Himself a former chief nuclear negotiator for Iran, Rouhani appears to have the backing of the key decision maker in Tehran, Supreme Leader Ayatollah Ali Khamenei, in seeking a nuclear deal. Khamenei is deeply suspicious of the U.S., which he labeled "untrustworthy, arrogant, illogical and a promise-breaker" even as he backed Rouhani's outreach. Still, the fact that Khamenei has blocked previous attempts at compromise on the nuclear question makes his approval of the latest effort potentially more significant.
“We have time and again said that under no circumstances would we seek any weapons of mass destruction, including nuclear weapons, nor will we ever," Rouhani told NBC last month.
Another step in the direction of thawing relations between Iran and the United States took place on Sept. 26, when Obama and Rouhani spoke over the phone for 15 minutes. The phone call was the first direct contact between the two countries' leaders since diplomatic relations were suspended in 1979.
The U.S. hopes these steps translate into progress on the nuclear front, which has been stalemated for a decade.

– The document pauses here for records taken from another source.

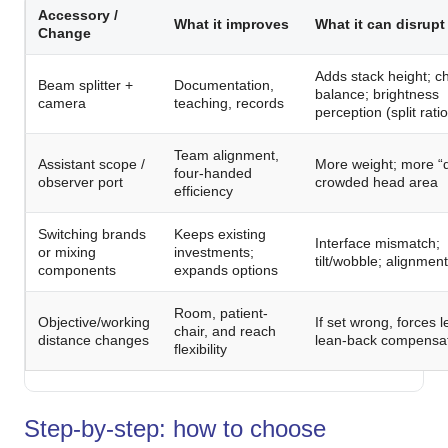
Accessory /
What it improves
What it can disrupt
Change
Adds stack height; 
Beam splitter +
Documentation,
balance; brightness
camera
teaching, records
perception (split ratio
Team alignment,
Assistant scope /
More weight; more “dr
four-handed
observer port
crowded head area
efficiency
Switching brands
Keeps existing
Interface mismatch;
or mixing
investments;
tilt/wobble; alignmen
components
expands options
Room, patient-
Objective/working
If set wrong, forces l
chair, and reach
distance changes
lean-back compensa
flexibility
Step-by-step: how to choose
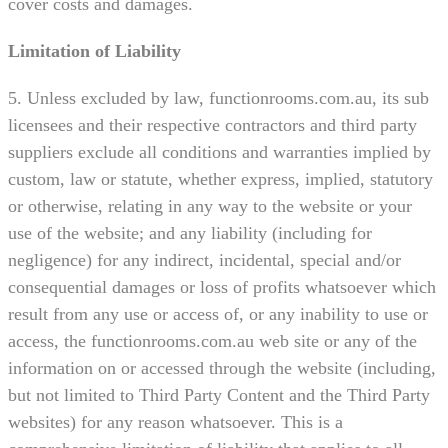
cover costs and damages.
Limitation of Liability
5. Unless excluded by law, functionrooms.com.au, its sub
licensees and their respective contractors and third party
suppliers exclude all conditions and warranties implied by
custom, law or statute, whether express, implied, statutory
or otherwise, relating in any way to the website or your
use of the website; and any liability (including for
negligence) for any indirect, incidental, special and/or
consequential damages or loss of profits whatsoever which
result from any use or access of, or any inability to use or
access, the functionrooms.com.au web site or any of the
information on or accessed through the website (including,
but not limited to Third Party Content and the Third Party
websites) for any reason whatsoever. This is a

Still, the U.S. and its allies are unlikely to take Rouhani’s assurances at face value. The current U.S. intelligence assessment is that while Iran is not currently developing a nuclear weapon -- and has not taken a decision to do so -- it is steadily accumulating the technical wherewithal to weaponize nuclear materiel.
Obama told the AP on Saturday that U.S. intelligence assessments show Iran is “still a year away” from the capacity to develop a nuclear weapon.
"The world has heard a lot from President Rouhani's administration about its desire to improve the government of the Islamic Republic of Iran's relations with the international community, and President (Barack) Obama believes we should test that assertion," a White House spokeswoman said following Obama's phone call with Rouhani.
Though Larijani told reporters during a Wednesday news conference in Geneva that he was optimistic about the upcoming negotiations, the meeting “mostly concerns building confidence rather than a commercial give-and-take.”
Lincy says comments like these are cause to temper optimism.
“Rouhani has been emphasizing moving quickly, so there have already been a lot of talks aimed at building confidence,” she says. “If Iranians are serious, everyone would want to be moving towards an actual negotiation on the substance.”
Lincy also notes that since negotiations began a decade ago, Iran has built up its nuclear capacity — and with it, bargaining chips.
“At this point you’re trying to negotiate away things that didn’t exist 10 years ago, so the problem has grown considerably and dealing with it has become more complex,” she adds.